In accordance with this, if the empty tomb is merely legend, why did the storytellers claim Jesus first appeared to women? In both Jewish and Roman cultures women were lowly esteemed and their testimony would have been considered questionable at best. The Jewish Talmud, in
Rosh Hashannah 1.8, states: “Any evidence which a woman [gives] is not valid (to offer), also they are not valid to offer.” Darrell Bock asks, “Would one make up a story to sell a difficult idea (physical resurrection) to a skeptical culture by beginning with people who had no cultural
value as witnesses?” (279). Therefore, the empty tomb appears to be historically credible based upon the principle of embarrassment.

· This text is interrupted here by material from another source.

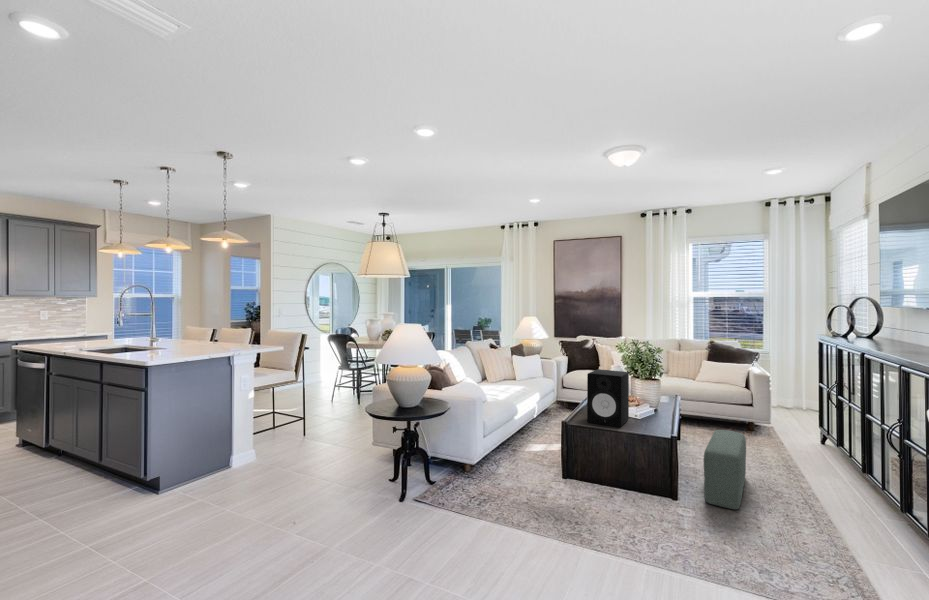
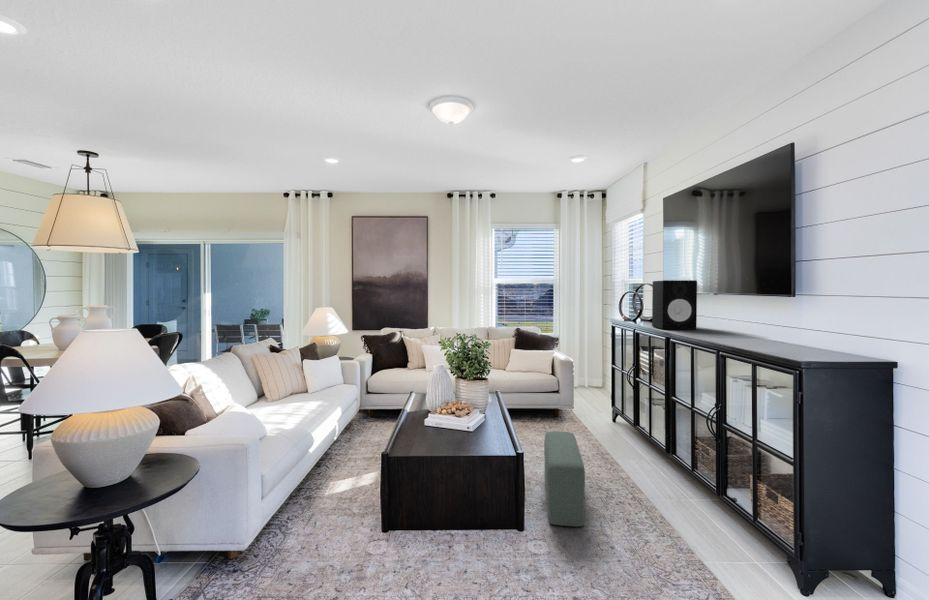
speaker: present [587,369,629,427] -> present [652,280,697,330]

In light of the foregoing material, we can conclude that it is reasonable to believe that Jesus Christ did conquer death. Frightened followers became unflinching proclaimers of the resurrection. Skeptics became leaders in the cause of Christ. Jews gave up cherished generational
traditions. The tomb was empty. In the words of Oxford University church historian William Wand, “All the strictly historical evidence we have is in favor of [the empty tomb], and those scholars who reject it ought to recognize that they do so on some other ground than that of scientific history” (93-94).
Bock, Darrell. “The Historical Jesus: An Evangelical View.” The Historical Jesus: Five Views. Eds. James K. Beilby, and Paul R. Eddy. Downers Grove: IVP, 2009.

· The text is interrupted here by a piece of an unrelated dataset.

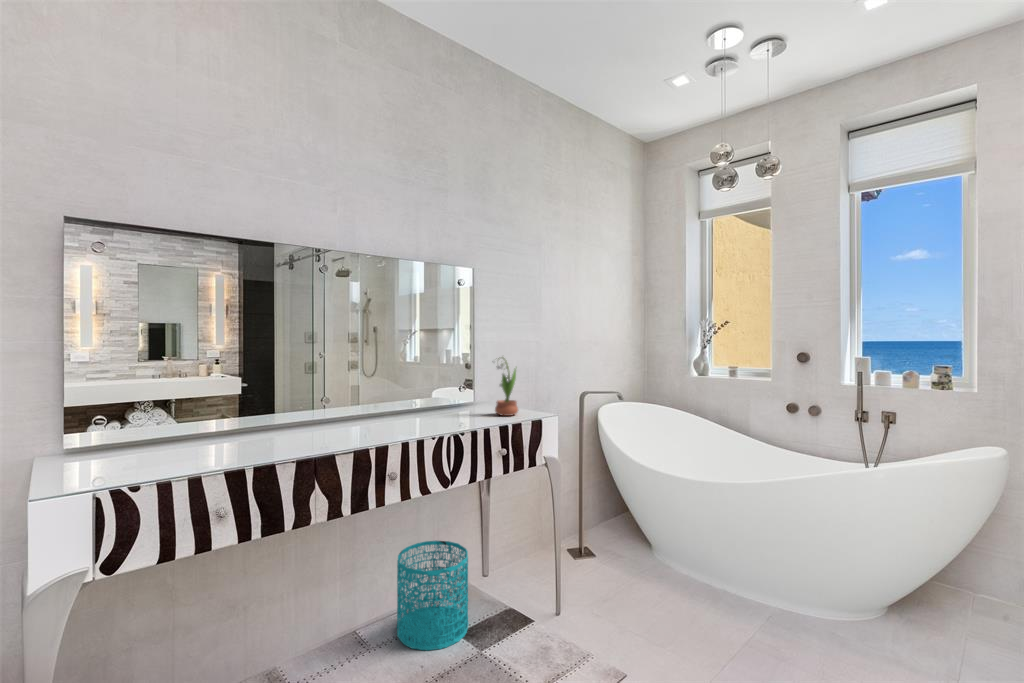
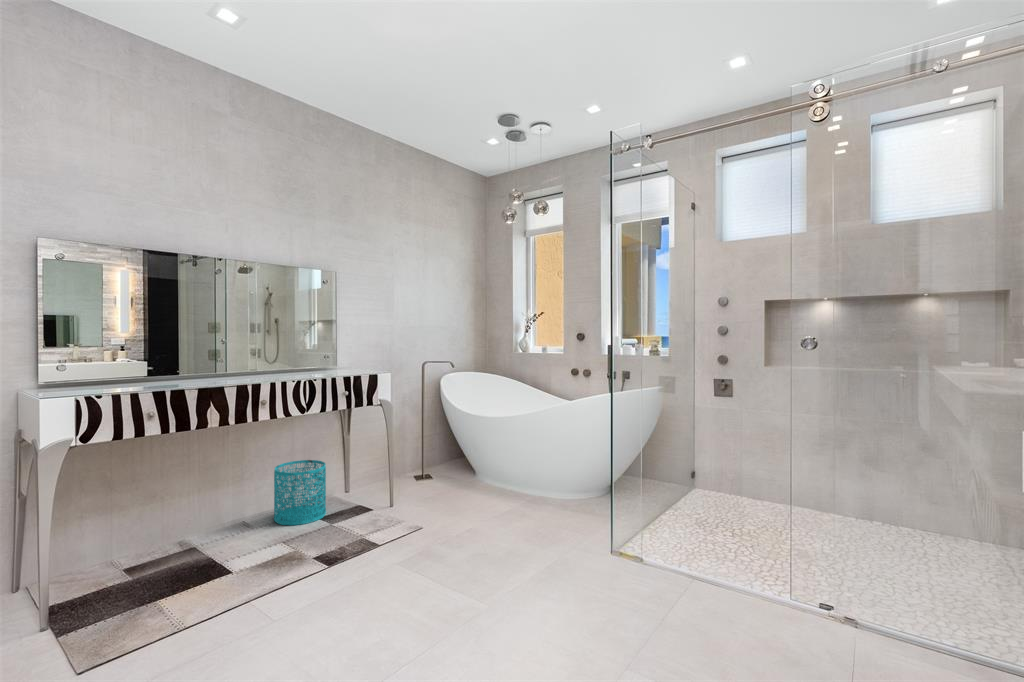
potted flower: present [492,357,518,416] -> none [344,331,363,372]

Boyd, Gregory A., and Paul R. Eddy. Lord or Legend? Grand Rapids: Baker, 2007.
Craig, William Lane. The Son Rises: The Historical Evidence for the Resurrection of Jesus. Eugene: Wife & Stock, 1981.
Crossan, John Dominic. Jesus: A Revolutionary Biography. San Francisco: HarperCollins, 1991.
Habermas, Gary, and Antony G.N. Flew. Did Jesus Rise from the Dead? San Francisco: Harper & Row, 1987.
Habermas, Gary, and Michael Licona. The Case for the Resurrection of Jesus. Grand Rapids: Kregel, 2004.
Kreeft, Peter and Ronald Tacelli. Handbook of Christian Apologetics. Downers Grove: IVP, 1994.
Overton, Basil. “The Resurrection of Jesus.” The Spiritual Sword. 1.3 (1970): 33-37.
Strobel, Lee. The Case for Christ. Grand Rapids: Zondervan, 1998.
Van Biema, David. “The Gospel Truth.” Time. (April 8, 1996): 57.
Wand, William. Christianity: A Historical Religion? Valley Forge: Judson, 1972.